Data records section start
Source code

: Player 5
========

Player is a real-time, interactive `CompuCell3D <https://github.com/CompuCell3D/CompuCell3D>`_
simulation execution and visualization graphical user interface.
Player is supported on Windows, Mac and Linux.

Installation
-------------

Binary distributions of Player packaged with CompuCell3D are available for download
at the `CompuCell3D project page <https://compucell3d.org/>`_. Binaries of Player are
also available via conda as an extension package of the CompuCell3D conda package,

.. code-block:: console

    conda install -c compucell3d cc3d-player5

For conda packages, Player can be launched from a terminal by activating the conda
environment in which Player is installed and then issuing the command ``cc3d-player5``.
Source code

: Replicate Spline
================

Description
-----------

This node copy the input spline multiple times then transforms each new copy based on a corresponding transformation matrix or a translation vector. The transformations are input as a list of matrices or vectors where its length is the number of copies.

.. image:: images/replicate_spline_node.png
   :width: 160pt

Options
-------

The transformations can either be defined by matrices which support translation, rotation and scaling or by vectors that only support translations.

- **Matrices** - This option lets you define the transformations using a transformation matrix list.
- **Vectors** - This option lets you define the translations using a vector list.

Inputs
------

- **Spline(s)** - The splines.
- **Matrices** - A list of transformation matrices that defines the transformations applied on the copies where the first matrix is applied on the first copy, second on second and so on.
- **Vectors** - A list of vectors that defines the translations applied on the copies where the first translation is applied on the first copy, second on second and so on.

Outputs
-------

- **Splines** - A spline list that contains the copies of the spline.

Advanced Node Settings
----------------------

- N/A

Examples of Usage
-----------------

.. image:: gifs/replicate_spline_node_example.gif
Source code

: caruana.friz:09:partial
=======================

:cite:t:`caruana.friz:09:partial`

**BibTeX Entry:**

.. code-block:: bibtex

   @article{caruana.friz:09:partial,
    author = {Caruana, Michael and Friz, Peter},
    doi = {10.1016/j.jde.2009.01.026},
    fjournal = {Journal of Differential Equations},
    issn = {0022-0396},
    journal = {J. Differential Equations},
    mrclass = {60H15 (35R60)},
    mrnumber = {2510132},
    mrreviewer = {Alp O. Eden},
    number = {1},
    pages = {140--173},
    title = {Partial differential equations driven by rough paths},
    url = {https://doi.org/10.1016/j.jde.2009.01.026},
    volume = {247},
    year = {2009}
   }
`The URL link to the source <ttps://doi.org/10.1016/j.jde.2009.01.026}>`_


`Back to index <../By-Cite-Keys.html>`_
Data records section end
Data records section start
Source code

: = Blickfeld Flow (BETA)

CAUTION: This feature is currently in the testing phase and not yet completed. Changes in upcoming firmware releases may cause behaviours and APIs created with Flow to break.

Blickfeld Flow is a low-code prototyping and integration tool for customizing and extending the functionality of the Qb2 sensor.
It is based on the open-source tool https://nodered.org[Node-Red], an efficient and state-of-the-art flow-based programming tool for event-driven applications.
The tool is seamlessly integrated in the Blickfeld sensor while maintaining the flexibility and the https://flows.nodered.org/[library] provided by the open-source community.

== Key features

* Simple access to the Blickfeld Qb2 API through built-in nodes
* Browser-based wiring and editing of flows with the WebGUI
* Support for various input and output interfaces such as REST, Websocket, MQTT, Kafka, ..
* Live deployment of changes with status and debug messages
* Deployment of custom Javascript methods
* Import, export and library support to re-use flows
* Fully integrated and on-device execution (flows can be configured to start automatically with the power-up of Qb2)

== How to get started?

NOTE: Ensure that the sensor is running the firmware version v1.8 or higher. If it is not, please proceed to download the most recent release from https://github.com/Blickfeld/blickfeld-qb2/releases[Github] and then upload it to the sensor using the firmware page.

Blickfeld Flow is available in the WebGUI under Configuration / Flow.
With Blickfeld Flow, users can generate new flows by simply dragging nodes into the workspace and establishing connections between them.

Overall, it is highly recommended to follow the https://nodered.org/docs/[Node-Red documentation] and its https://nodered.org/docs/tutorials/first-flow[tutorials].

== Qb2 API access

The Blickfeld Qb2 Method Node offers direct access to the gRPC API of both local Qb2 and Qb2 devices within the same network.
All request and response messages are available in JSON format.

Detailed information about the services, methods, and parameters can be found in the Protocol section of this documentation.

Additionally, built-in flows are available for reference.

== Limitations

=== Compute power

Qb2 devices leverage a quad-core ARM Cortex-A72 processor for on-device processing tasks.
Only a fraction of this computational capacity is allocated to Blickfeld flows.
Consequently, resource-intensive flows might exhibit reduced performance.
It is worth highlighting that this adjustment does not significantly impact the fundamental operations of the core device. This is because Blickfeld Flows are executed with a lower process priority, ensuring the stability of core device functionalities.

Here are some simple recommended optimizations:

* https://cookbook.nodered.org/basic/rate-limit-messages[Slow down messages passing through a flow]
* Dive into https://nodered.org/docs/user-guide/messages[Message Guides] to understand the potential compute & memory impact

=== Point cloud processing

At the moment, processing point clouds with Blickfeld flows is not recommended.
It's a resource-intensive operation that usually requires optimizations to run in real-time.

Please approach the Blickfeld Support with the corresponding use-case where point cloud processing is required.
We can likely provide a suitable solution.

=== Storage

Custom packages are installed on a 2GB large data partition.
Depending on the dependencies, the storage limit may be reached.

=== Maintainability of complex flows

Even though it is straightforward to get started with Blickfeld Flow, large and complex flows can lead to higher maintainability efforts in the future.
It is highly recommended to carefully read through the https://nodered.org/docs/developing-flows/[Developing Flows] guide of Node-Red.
Data records section end
Problem description: Where a line in the listing above includes the string "higher", copy that line.

Worked solution:
NOTE: Ensure that the sensor is running the firmware version v1.8 or higher. If it is not, please proceed to download the most recent release from https://github.com/Blickfeld/blickfeld-qb2/releases[Github] and then upload it to the sensor using the firmware page.
Even though it is straightforward to get started with Blickfeld Flow, large and complex flows can lead to higher maintainability efforts in the future.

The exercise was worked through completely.